→ Given request
Answer these questions about the StackStorm rate-limiting issue:
1. How many integration packs does StackStorm include?
2. In Scenario 1, at what time did the disk alert appear again for serverX?
3. In Scenario 2, which workflow did st2 use for the 10 am remediation on serverX?

→ Excerpted passage
────────
StackStorm / st2

StackStorm (aka "IFTTT for Ops") is event-driven automation for auto-remediation, incident responses, troubleshooting, deployments, and more for DevOps and SREs. Includes rules engine, workflow, 160 integration packs with 6000+ actions (see https://exchange.stackstorm.org) and ChatOps. Installer at https://docs.stackstorm.com/install/index.html
https://stackstorm.com/
Apache License 2.0
6.01k stars 746 forks source link

Stackstorm rate-limiting feature for workflow and host level #3607

Open LindsayHill opened 7 years ago

LindsayHill commented 7 years ago

(Copied manually from https://github.com/StackStorm/st2contrib/issues/647, original reporter https://github.com/sibirajal)

We have configured multiple rules/workflows/actions for our infrastructure monitoring alerts to perform the auto remediation with ST2.

The workflows are created for different alerts and we would like to have some rate limiting at workflow level and individual host level to avoid the continues remediation. If we have this feature in Stackstorm will help us to avoid masking of the real issues.

For example: Scenario 1: host level The disk alert appeared in the monitoring for serverX and St2 performed the remediation at 10 am. Same disk alert appeared in the monitoring for serverX at 10:08 am and St2 shouldn't perform the remediation. It should have some rate limiting feature to avoid the continues remediation.

Scenario 2: workflow level The disk alert appeared in the monitoring for serverX and st2 performed the remediation at 10 am using the disk_remediation_workflow.

The disk alert appeared in the monitoring for serverY and st2 performed the remediation at 10:15 am. Again the disk alert appeared in the monitoring for serverZ and st2 performed the remediation at 10:20 am. In this case we would like to have some rate limiting at workflow level to avoid the infinite time execution.

LindsayHill commented 7 years ago

/cc @sibirajal
────────
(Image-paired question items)
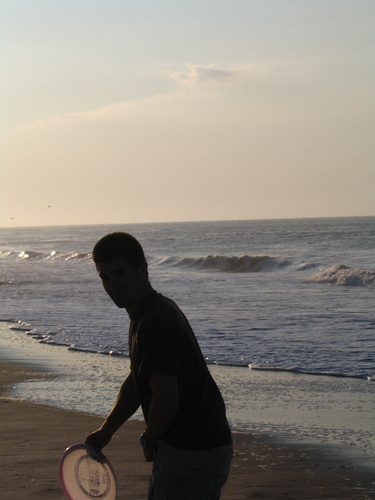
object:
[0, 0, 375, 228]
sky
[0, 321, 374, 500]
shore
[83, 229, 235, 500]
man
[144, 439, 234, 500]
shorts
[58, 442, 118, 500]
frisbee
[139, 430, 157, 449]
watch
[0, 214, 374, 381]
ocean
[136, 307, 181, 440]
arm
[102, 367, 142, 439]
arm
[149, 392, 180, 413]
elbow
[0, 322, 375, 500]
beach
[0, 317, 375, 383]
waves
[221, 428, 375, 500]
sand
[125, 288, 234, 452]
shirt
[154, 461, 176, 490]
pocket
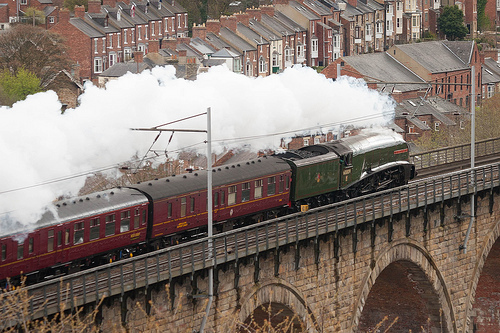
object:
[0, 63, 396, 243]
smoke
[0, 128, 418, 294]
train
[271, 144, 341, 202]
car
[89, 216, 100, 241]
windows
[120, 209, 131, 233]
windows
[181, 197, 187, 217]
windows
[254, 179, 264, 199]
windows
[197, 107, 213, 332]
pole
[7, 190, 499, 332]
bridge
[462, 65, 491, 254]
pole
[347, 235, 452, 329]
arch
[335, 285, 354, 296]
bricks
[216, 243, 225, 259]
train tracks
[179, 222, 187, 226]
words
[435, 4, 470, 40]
────────
→ Problem solution
1. 160
2. 10:08 am
3. disk_remediation_workflow